After a long shutdown of three years (significantly extended by the consequences of the worldwide covid-19 pandemic), the LIGO-Virgo-KAGRA (LVK) network of ground-based gravitational-wave (GW) interferometric detectors is in the home stretch before the start of the fourth Observing Run, O4.

After an introduction to the search for GW by the LVK network and a brief summary of the first detections (most notably GW150914 and GW170817), I will discuss the main results of the past O3 run (April 2019 - March 2020). In addition to the detections themselves and to the information they provide regarding compact objects in the Universe, I will present a study of the impact of the environment on the performance on the Virgo detector during the 1-year O3 data taking. 

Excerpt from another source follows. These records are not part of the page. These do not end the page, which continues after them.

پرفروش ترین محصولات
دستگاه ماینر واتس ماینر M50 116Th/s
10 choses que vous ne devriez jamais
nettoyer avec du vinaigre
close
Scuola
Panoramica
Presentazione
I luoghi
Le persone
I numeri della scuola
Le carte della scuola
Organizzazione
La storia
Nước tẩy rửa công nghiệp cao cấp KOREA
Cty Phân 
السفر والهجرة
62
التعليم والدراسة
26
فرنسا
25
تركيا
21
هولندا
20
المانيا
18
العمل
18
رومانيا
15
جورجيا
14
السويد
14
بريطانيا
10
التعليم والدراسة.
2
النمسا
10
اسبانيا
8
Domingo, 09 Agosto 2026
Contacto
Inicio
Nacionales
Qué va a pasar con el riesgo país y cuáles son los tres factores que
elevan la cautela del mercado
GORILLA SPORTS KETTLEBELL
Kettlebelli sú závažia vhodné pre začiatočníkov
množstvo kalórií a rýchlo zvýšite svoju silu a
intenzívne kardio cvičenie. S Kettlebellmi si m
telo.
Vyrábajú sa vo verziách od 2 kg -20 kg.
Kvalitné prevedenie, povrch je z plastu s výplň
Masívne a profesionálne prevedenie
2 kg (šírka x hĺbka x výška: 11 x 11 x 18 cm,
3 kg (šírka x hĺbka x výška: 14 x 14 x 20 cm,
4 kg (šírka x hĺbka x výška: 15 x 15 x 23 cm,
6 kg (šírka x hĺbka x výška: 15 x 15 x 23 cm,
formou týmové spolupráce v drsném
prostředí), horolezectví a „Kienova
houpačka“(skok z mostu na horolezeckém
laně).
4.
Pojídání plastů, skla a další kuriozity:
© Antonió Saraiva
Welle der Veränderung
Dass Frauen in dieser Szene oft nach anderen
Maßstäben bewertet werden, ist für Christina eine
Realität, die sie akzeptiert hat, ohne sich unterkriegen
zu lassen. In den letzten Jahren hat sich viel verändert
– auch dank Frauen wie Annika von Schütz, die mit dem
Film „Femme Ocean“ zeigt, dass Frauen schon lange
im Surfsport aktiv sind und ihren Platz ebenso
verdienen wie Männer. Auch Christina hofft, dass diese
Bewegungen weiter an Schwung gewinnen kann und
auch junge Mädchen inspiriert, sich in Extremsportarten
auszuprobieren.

Then, I will move to the O3-O4 upgrades and changes, both for the detectors and for the public alerts dispatched when GW signals are detected in low latency. Finally, I will conclude my talk by looking at the future of ground-based GW detection. Further upgrades of the current ("second-generation", or "advanced") instruments are already planned for the decade to come, while projects of third-generation detectors (Einstein Telescope in Europe, Cosmic Explorer in the US) are taking shape in parallel.